Dormían en habitaciones contiguas Julián y el marqués, pues Julián, desde su ordenación, había ascendido de categoría en la casa, y mientras la madre continuaba desempeñando las funciones de ama de llaves y dueña, el hijo comía con los señores, ocupaba un cuarto de importancia, y era tratado en suma, si no de igual a igual, pues siempre quedaban matices de protección, al menos con gran amabilidad y deferencia. De noche, antes de recogerse, el marqués se le entraba en el dormitorio a fumar un cigarro y charlar. La conversación ofrecía pocos lances, pues siempre versaba sobre el mismo proyecto. Decía don Pedro que le admiraban dos cosas: haberse resuelto a salir de los Pazos, y hallarse tan decidido a
tomar estado
, idea que antes le parecía irrealizable. Era don Pedro de los que juzgan muy importantes y dignas de comentarse sus propias acciones y mutaciones—achaque propio de egoístas—y han menester tener siempre cerca de sí algún inferior o subordinado a quien referirlas, para que les atribuya también valor extraordinario.

Agradaba la plática a Julián. Aquellas proyectadas bodas entre primo y prima le parecían tan naturales como juntarse la vid al olmo. Las familias no podían ser mejores ni más para en una; las clases iguales; las edades no muy desproporcionadas, y el resultado dichosísimo, porque así redimía el marqués su alma de las garras del demonio, personificado en impúdicas barraganas. Solamente no le contentaba que don Pedro se hubiese ido a fijar en la señorita Rita: mas no se atrevía ni a indicarlo, no fuese a malograrse la cristiana resolución del marqués.

—Rita es una gran moza… —decía éste explayándose—. Parece sana como una manzana, y los hijos que tenga heredarán su buena constitución. Serán más fuertes aún que Perucho, el de Sabel.

¡Inoportuna reminiscencia! Julián se apresuraba a replicar, sin meterse en honduras fisiológicas:

—La casta de los señores de Pardo es muy saludable, gracias a Dios…

Una noche cambiaron de sesgo las confidencias, entrando en terreno sumamente embarazoso para Julián, siempre temeroso de que cualquier desliz de su lengua desbaratase los proyectos del señorito, y le echase a él sobre la conciencia responsabilidad gravísima.

—¿Sabe usted—insinuó don Pedro—que mi prima Rita se me figura algo casquivana? Por el paseo va siempre entretenida en si la miran o no la miran, si le dicen o no le dicen… juraría que toma varas.

—¿Qué toma varas?—repitió el capellán, quedándose en ayunas del sentido de la frase grosera.

—Sí, hombre…, que se deja querer, vamos… Y para casarse, no es cosa de broma que la mujer las gaste con el primero que llega.

—¿Quién lo duda, señorito?
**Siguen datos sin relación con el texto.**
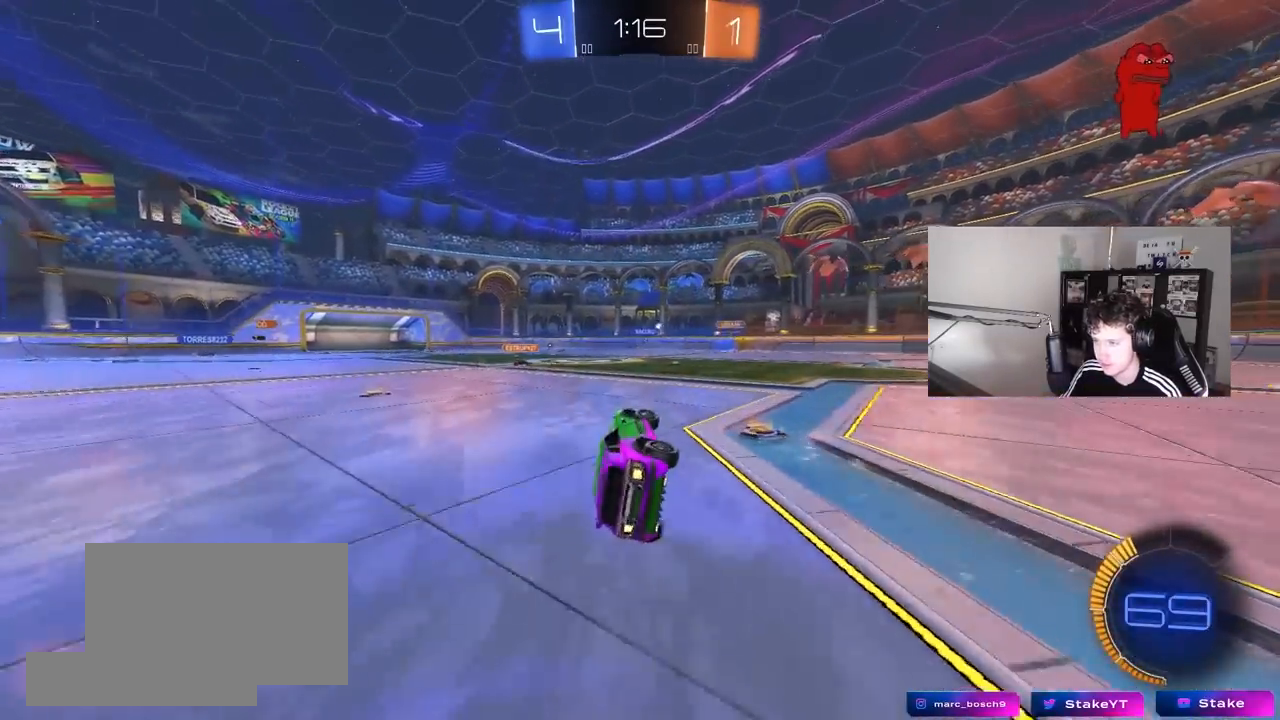
{"keys": ["d", "w"], "mouse": [], "mouse_move": "still", "events": [[50, "s", "up"], [100, "shift", "up"], [233, "d", "up"], [383, "w", "down"], [467, "d", "down"]]}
La prenda más esencial en la mujer es la honestidad y el recato. Pero no hay que fiarse de apariencias. La señorita Rita tiene el genio así, franco y alegre…

Creíase Julián salvado con estas evasivas, cuando, a las pocas noches, don Pedro le apretó para que
cantase
:

—Don Julián, aquí no valen misterios… Si he de casarme, quiero al menos saber con quién y cómo… Apenas se reirían si porque vengo de los Pazos me diesen de buenas a primeras gato por liebre. Con razón se diría que salí de un soto para meterme en otro. No sirve contestar que usted no sabe nada. Usted se ha criado en esta casa, y conoce a mis primas desde que nació. Rita… Rita es mayor que usted, ¿no es verdad?
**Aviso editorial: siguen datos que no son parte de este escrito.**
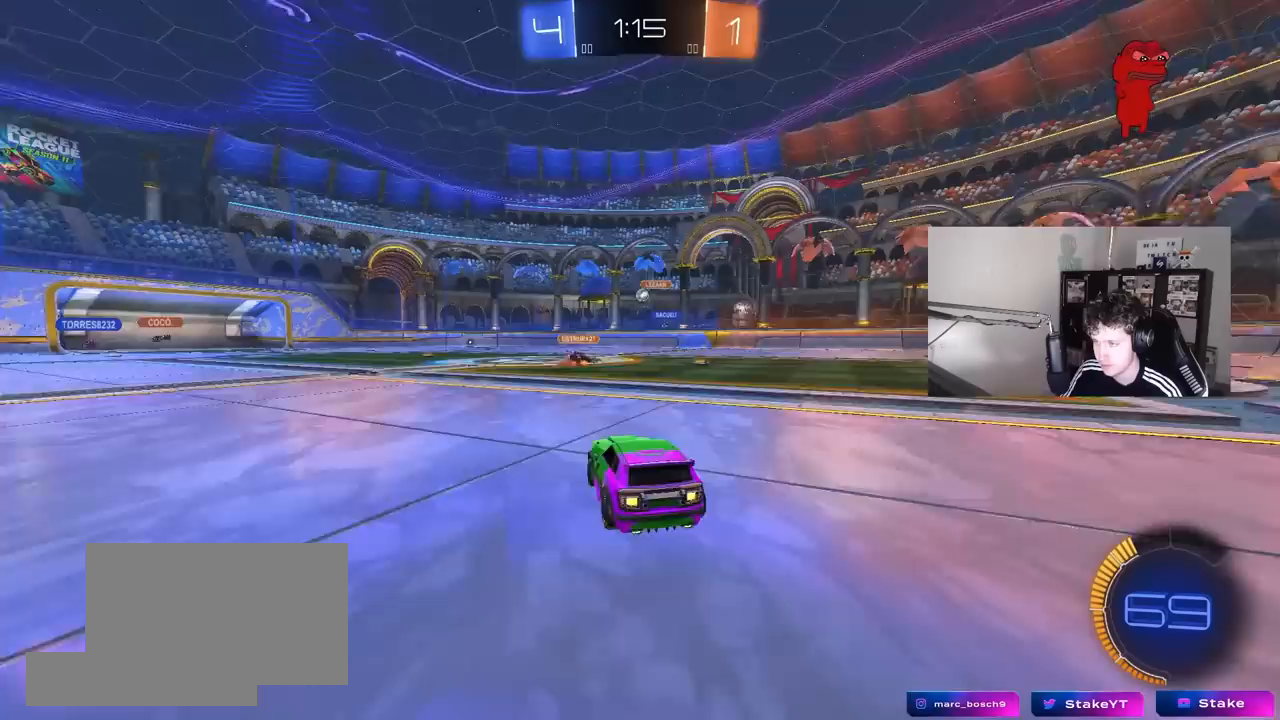
{"keys": ["a", "w"], "mouse": [], "mouse_move": "still", "events": [[117, "d", "up"], [150, "a", "down"], [200, "shift", "down"], [350, "shift", "up"]]}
—Sí, señor—respondió Julián, no teniendo por cargo de conciencia revelar la edad—. La señorita Rita cumplirá ahora veintisiete o veintiocho años… Después viene la señorita Manolita y la señorita Marcelina, que son seguidas…, veintitrés y veintidós… porque en medio murieron dos niños varones…, y luego la señorita Carmen, veinte… Cuando nació el señorito Gabriel, que andará en los diecisiete o poco más, ya no se pensaba que la señora volviese a tener sucesión, porque andaba delicada, y le probó tan mal el parto, que falleció a los pocos meses.

—Pues usted debe conocer perfectamente a Rita. Cante usted, ea.

—Señorito, a la verdad… Yo me crié en esta casa, es cierto; pero sin manualizarme con los señores, porque mi clase era otra muy distinta… Y mi madre, que era muy piadosa, no me permitió jamás juntarme con las señoritas para jugar ni nada… por razones de decoro… ¡Ya usted me comprende! Con el señorito Gabriel sí que tuve algún trato; lo que es con las señoritas… buenos días y buenas noches, cuando las encontraba en los pasillos. Luego ya fui al Seminario…

—¡Bah, bah! ¿Tiene usted gana de cuentos…? Harto estará usted de saber cosas de las chicas. Basta su madre de usted para enterarle. ¿Acerté? Se ha puesto usted colorado… ¡Ajá! ¡Por ahí vamos bien! ¡A ver con qué cara me niega que su madre le ha informado de algunas cosillas…!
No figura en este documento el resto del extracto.